Mario Kart Tour Shutting Down September 29: What Players Need to Know
Polygon · July 8, 2026
Key takeaways
- Mario Kart Tour ends service on September 29, 2026, with no paid or ad-free replacement announced.
- Ruby purchases are already disabled; Gold Pass benefits go free for all players from August 4 until shutdown.
- The closure comes even as Nintendo has released three new mobile games in the past year, signaling a shift rather than a full retreat from mobile.
Nintendo just confirmed what longtime players have been dreading: Mario Kart Tour is shutting down for good on September 29, 2026. The mobile racer, which launched back in 2019 and quickly became one of Nintendo's biggest smartphone hits, is closing its servers with no announced replacement — and no paid, ad-free version to keep it alive, despite past rumors that Nintendo might go that route.
What's Actually Changing
If you've still got the app on your phone, here's the timeline. You can no longer buy rubies, the game's premium in-game currency — that door's already closed. Any rubies you're currently sitting on can still be spent in-game until the servers go dark. Gold Pass auto-renewals have also been switched off, but Nintendo's throwing players a small bone: active subscribers keep their perks free through end of service, and starting August 4, everyone else gets Gold Pass benefits for free too, right up until the shutdown.
So basically, Nintendo's giving fans one last free-for-all lap before pulling the plug entirely.
Why This Is Confusing Nintendo Fans
Here's the head-scratcher: Mario Kart Tour is dying at the exact moment Nintendo seemed to be leaning back into mobile. Just over a month before this announcement, Nintendo dropped its third new smartphone game in roughly a year — a sign many took as the company re-committing to phones after basically abandoning the space once the Switch became a juggernaut.
Instead, it looks more like Nintendo is cleaning house on its 2010s mobile experiments while quietly building something new. Mario Kart Tour joins a growing graveyard of Nintendo mobile titles that launched with big fanfare during that first smartphone push and have since been shut down one by one.

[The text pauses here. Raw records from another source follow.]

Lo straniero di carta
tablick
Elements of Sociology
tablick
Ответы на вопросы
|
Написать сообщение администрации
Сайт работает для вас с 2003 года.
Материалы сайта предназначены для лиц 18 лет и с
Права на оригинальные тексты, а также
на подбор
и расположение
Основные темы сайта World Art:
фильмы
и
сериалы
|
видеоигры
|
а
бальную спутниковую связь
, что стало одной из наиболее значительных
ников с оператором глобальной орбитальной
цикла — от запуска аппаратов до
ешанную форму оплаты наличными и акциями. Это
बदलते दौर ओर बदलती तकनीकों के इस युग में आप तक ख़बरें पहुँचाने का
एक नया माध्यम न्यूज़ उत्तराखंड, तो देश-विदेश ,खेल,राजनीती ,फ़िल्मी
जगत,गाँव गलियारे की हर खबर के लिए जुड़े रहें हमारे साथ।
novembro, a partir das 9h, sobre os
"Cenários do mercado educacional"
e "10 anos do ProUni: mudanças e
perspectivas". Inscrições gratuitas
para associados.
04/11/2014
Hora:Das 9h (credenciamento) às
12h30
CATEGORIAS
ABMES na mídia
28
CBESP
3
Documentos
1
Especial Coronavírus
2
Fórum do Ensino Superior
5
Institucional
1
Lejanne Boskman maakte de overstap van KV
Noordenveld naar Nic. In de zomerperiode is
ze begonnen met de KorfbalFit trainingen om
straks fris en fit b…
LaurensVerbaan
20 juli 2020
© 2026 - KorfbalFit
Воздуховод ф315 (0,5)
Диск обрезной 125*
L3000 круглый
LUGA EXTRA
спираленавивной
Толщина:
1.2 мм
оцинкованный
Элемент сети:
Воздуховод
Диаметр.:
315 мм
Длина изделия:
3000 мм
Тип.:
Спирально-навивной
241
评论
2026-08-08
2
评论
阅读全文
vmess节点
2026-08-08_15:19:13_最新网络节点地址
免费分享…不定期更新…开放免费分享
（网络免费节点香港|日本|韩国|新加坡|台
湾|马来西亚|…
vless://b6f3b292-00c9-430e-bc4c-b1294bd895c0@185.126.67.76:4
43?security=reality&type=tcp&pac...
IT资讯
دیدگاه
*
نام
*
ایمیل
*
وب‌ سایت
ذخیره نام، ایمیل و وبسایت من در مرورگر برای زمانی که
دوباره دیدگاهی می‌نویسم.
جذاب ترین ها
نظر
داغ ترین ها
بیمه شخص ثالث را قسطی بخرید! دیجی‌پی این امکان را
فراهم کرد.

What It Means Going Forward
For players, the message is clear: if you've got progress, rubies, or Gold Pass status you care about, use it before September 29. Beyond that, this shutdown says a lot about how Nintendo treats mobile as a whole — games come, get their moment, and eventually get cut loose rather than maintained long-term or converted into standalone paid products. Anyone hoping their favorite live-service Nintendo mobile game will stick around forever should probably take note.
Whether Nintendo's newer mobile titles get the same treatment down the road remains to be seen, but the pattern here isn't exactly reassuring.
Why it matters
If you've spent time or money in Mario Kart Tour, you need to know exactly when your access ends and how to use what you've got left. It's also a reminder for mobile gamers generally: live-service games can vanish, so it pays to know a title's shutdown risk before investing heavily.